To clarify, when specifying a binary blob of data, page title and body are set by the content extractor, so there's no way to say "use this binary data, but also add this to the _body_". Keywords, however, are left alone by the extractor and any keywords you set in the dataload XML will be used.

jstoll · Post by **jstoll** » Mon Sep 08, 2008 12:32 pm

Wow, this is huge!! That is a workable approach. Not ideal, but workable!

So, I can crawl (via an external process) my particular site, collect the binary files and associated metadata, create the XML document and then submit via POST or SOAP and it will all magically be searchable and categorizeable, correct? (I'm going to try this momentarily).

Once I have done this for all documents in a system (ie, the first time), does this have to be done regularly to update the existing document contents (ie, I have to implement my own crawler/re-crawler process externally), or will the appliance automatically re-crawl the document when it does its regular crawling processes as a result of the document and its URL being in the appliance's database at that point?) I presume that I would have to re-submit when metadata changes occur, and in this case, would I need to once again submit the entire document as a binary hunk with the metadata, or will the presence of the document in the system allow me to just specify the metadata changes?) Clearly, I'd have to submit any new documents, document deletions, etc.

It is definitely good to be able to associate binary data and metadata like this, but it seems to force me to recreate my own crawling system and just use the appliance for doing searches (vs crawls). One half (or more?) of the job of the appliance is gathering data though, so I'd really like to be able to rely on the appliance to take care of this business. It seems to be a significant hole in the system to not be able to have it crawl and associate external metadata with crawled document content. (The Google Appliance seems to allow querying against external databases at crawl time, for instance - this seems like a really crucial capability.)
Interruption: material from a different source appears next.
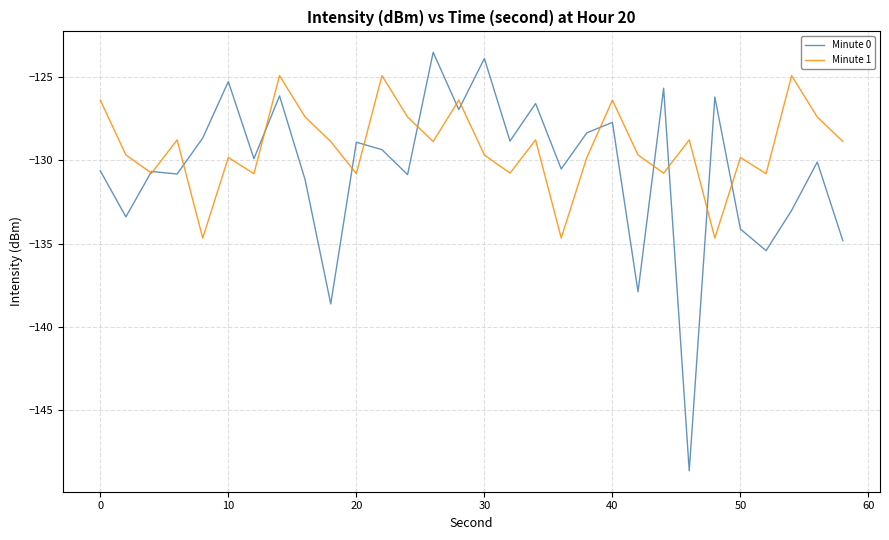

How many categories are shown in the chart?

30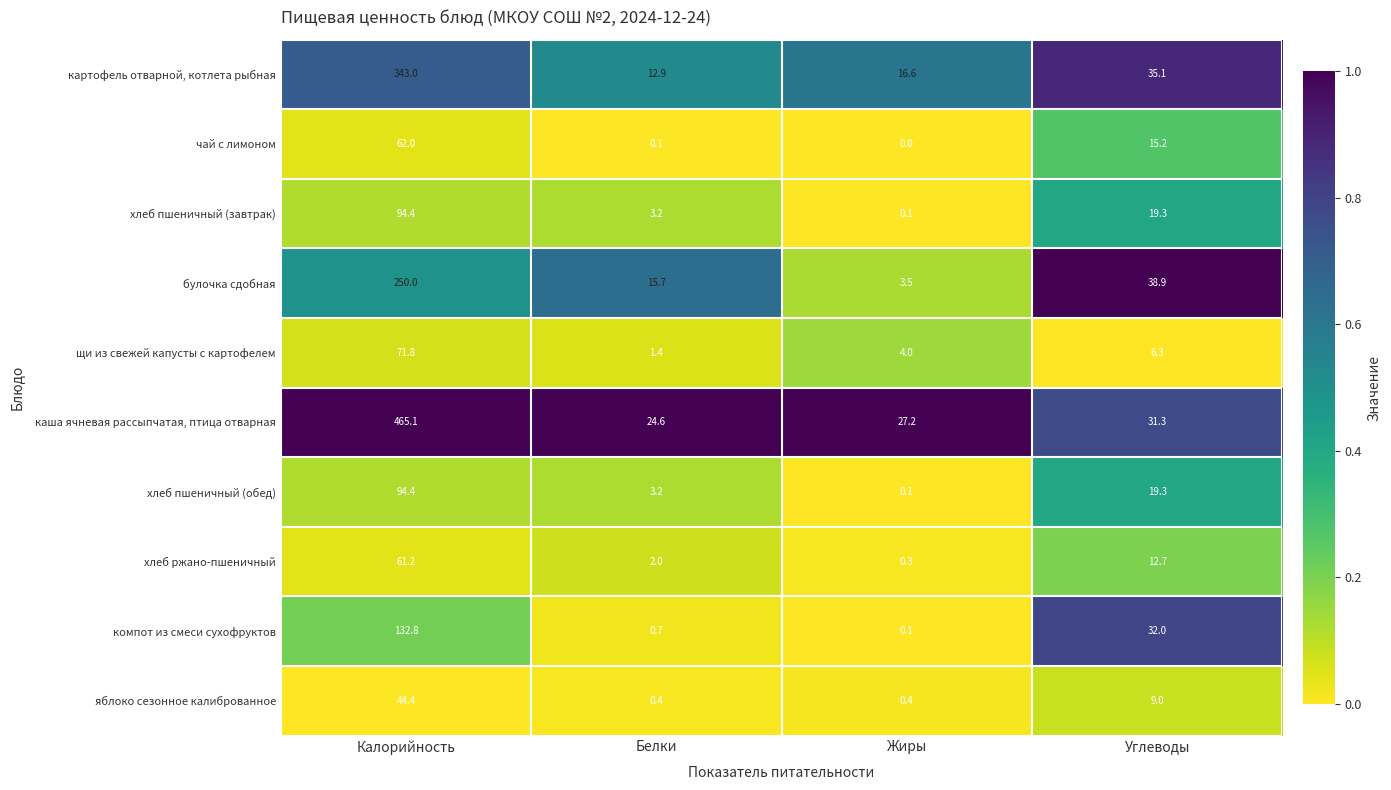

Which series has the largest total across all categories?

каша ячневая рассыпчатая, птица отварная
My main moving-forward question at the moment is, what 'mechanical' information in the XML submission is required? I see fields for:

- Type - What is the difference between 'I' and 'UI'?
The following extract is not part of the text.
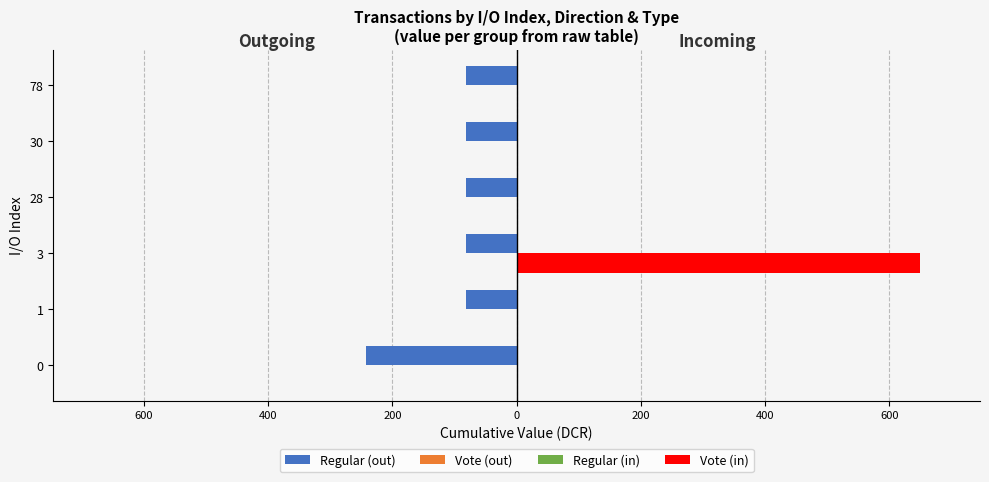

Which series has the largest total across all categories?

Vote (in)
- Size - I presume that is file size in bytes? Is this required if I'm passing a binary hunk in the Body or RawData element?

- Visited - is this used for anything internally (such as a 'stalness' evaluation or such, and do I need to track externally (ie, in my crawl system that is doing the push to the appliance) last submission dates?

- Modified - similar to visited - is it required, what, if any effect does it have on the search results?

- NextCheck - again, what is it, what effect does it have, is it required? On a related note, once I push something to the box, will it then re-crawl that document on its own as part of its regular crawl process (to catch updates, changes, etc), or will it wait for me to push a newer version to it?

- MimeType - will the box figure this out, or so I need to set this for each document?

- Charset - is this required for binary data?

- RawData - I presume that actual binary content should be passed here vs in the Body tag, is that correct?

Lastly, would it be possible to have you send me the sample submission w/ the binary body that you just tested out? That could be a lot of help in getting this going on my end.

Thanks for the continuing help!

Jim

Post by **John** » Tue Sep 09, 2008 4:52 pm

For Type, 'I' is insert and 'UI' forces an index update and refreshes the spell dictionaries etc.

The Size should be sent, and is the file size in bytes.

Visited is used if the appliance is refreshing data, and you can use the string 'now' to use the current time.

Modified is also used when refreshing, and is the date that is displayed as part of the search results and used for order by date.

NextCheck is when the appliance would next visit the page.

MimeType should be set if known. It may extract data without it set, but will not fill in the MimeType data.

Charset should still be sent.

You can either send RawData with the binary content, or
Body with the extracted text.

The recrawl could be done by the appliance, but it will try and get the metadata from the fetch, not keep the metadata you pushed in.